§ **Extracted text**
------------------------

Lights-out robotic machine tending addresses labour issues

Tuesday, 30 November, 2021 | Supplied by: Universal Robots

Lights-out robotic machine tending addresses labour issues

New England Union Company (NEU) is a family-owned foundry and machine shop that makes brass threaded pipe fittings for the plumbing and shipping industries in the US.

In the past, NEU had replaced outdated machine shop equipment with modern CNC machines, but manufacturing staffing remains a challenge in Rhode Island. To address labour shortages and longer cycle times, the company deployed a UR10e cobot from Universal Robots and an ActiNav bin picking system to run untended all night long. With ActiNav, NEU can increase output with the same number of employees.

Updating the shop from older lathes to modern CNC machines improved product quality but also increased cycle times, which impacted deliveries and didn’t effectively use valuable machinists. NEU needed to increase output without adding manned shifts, and wanted to automate less-specialised tasks so that employees could be moved to higher-value roles such as setting up CNC machines and spending more time on inspection and quality.

------------------------

§ **Given information**

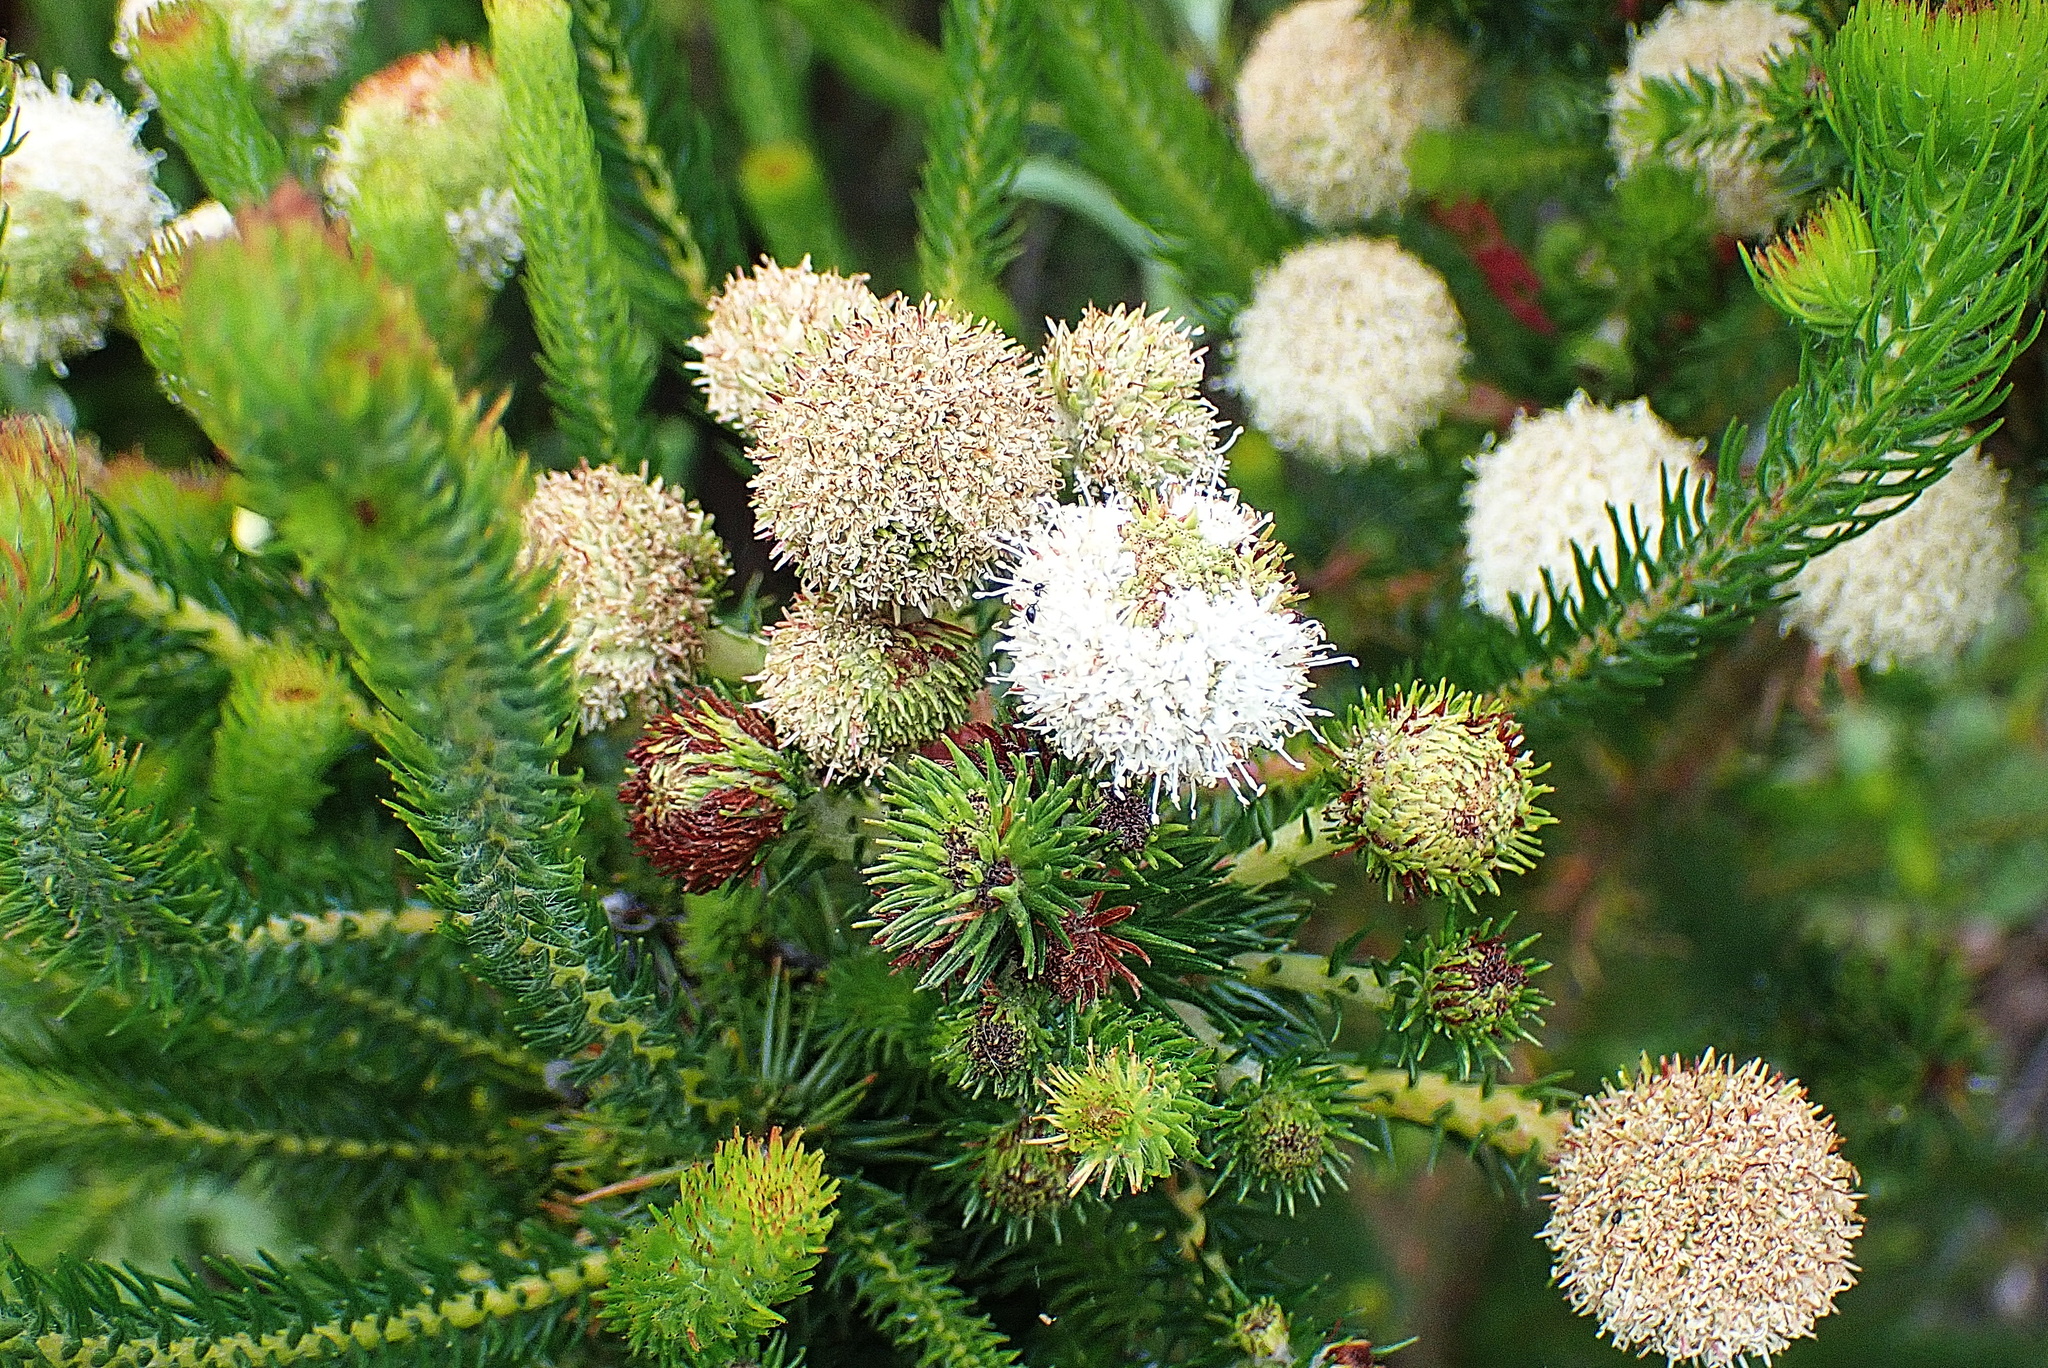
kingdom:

------------------------

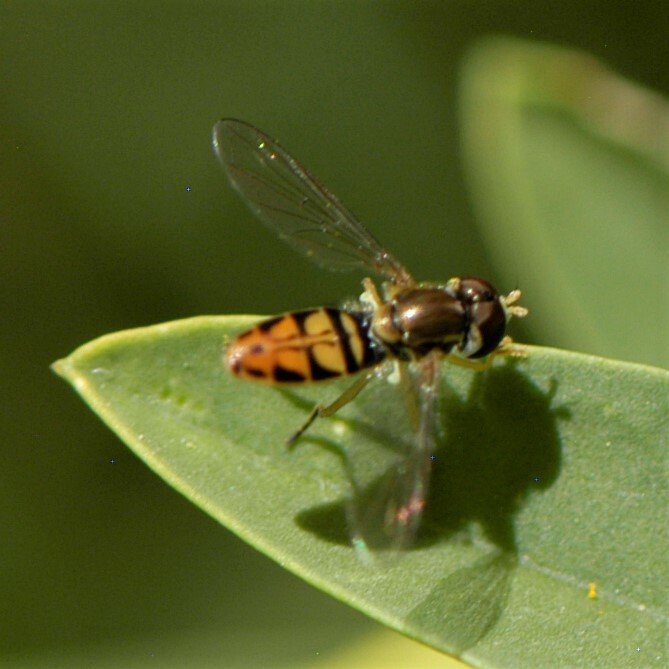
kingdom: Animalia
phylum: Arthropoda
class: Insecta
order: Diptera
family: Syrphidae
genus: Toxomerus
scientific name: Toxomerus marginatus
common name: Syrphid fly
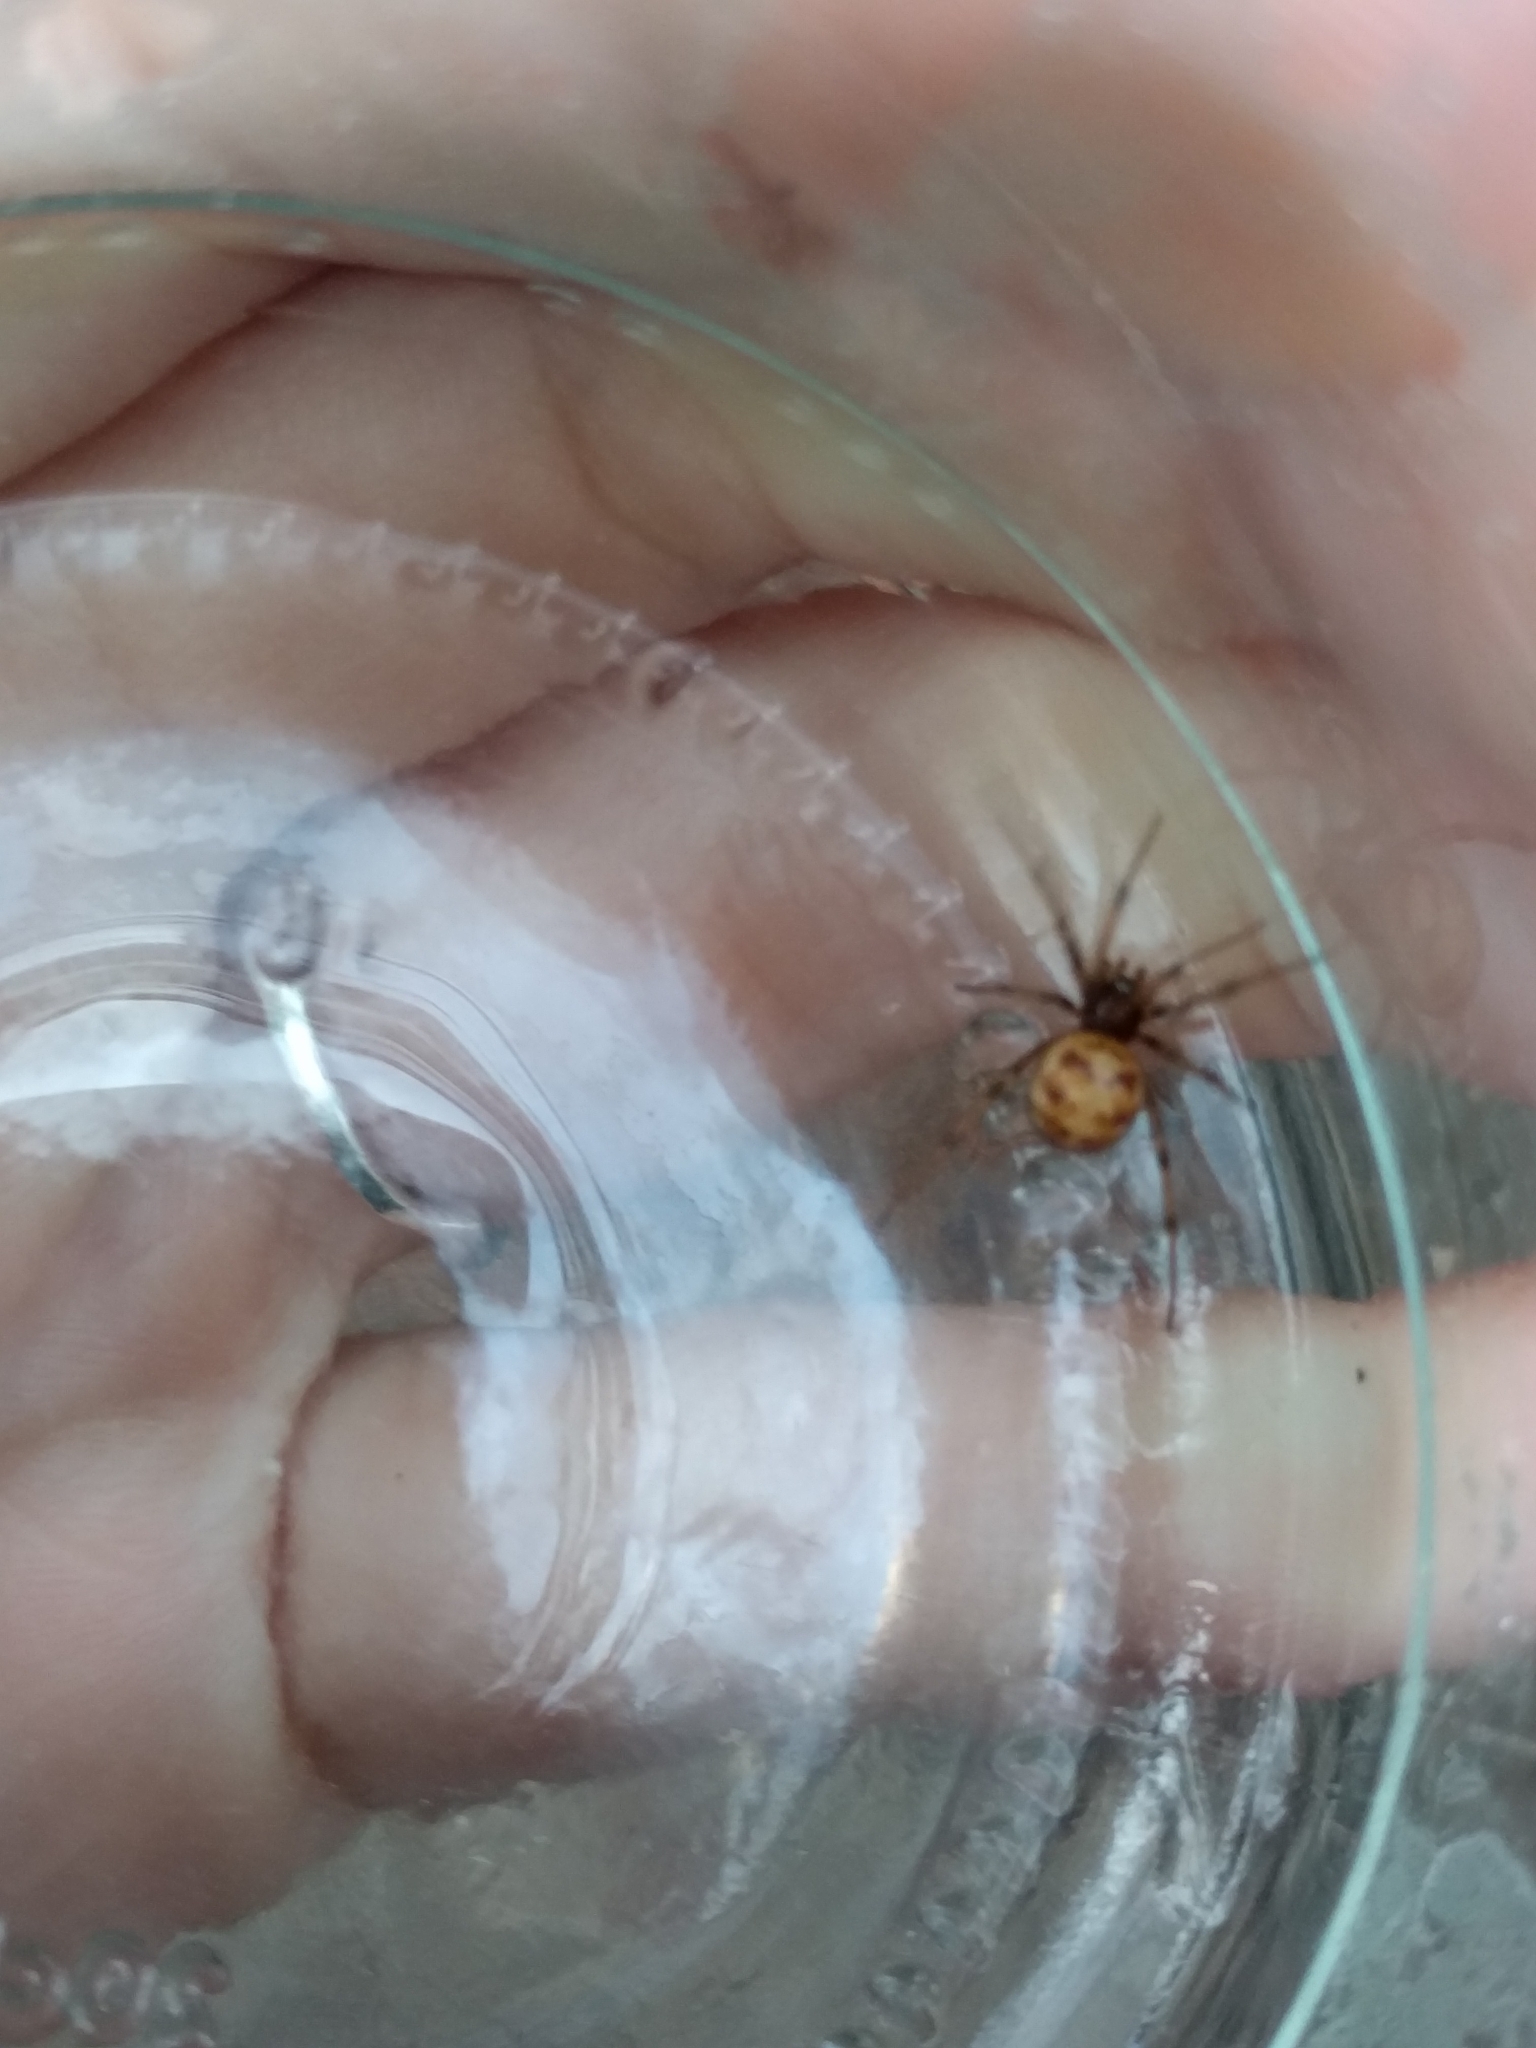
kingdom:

------------------------

§ **Using the information**
**a)** In the article on robotic machine tending, what product does New England Union Company make?
**b)** Please extend the article on robotic machine tending at New England Union Company beyond its last paragraph.
The material here comes from a separate source unrelated to the article.

§ **Activity answers**
**a)** Brass threaded pipe fittings for the plumbing and shipping industries in the US.

**b)**
The company’s first collaborative automation project used a Universal Robots UR10e cobot and its built-in palletising function to pick parts from an organised tray to feed a gantry system for the CNC machine that performs threading, drilling and other operations. It took an employee about an hour to load the ordered grid on the tray, and the cobot could run for about eight hours unmanned.

This was an improvement, but the company needed a system that could run all night without an operator. NEU Vice President Brent Petit explored vibratory systems, but they couldn’t meet NEU’s repeatability requirements. That’s when he was introduced to ActiNav.

“The advantage of the ActiNav system is that we can just bring a bin right over to the machine, set it up, and it will start picking right from the bin,” said Petit. “We don’t need to have an employee standing there, picking up the parts and placing them into that pallet system that we were doing beforehand.”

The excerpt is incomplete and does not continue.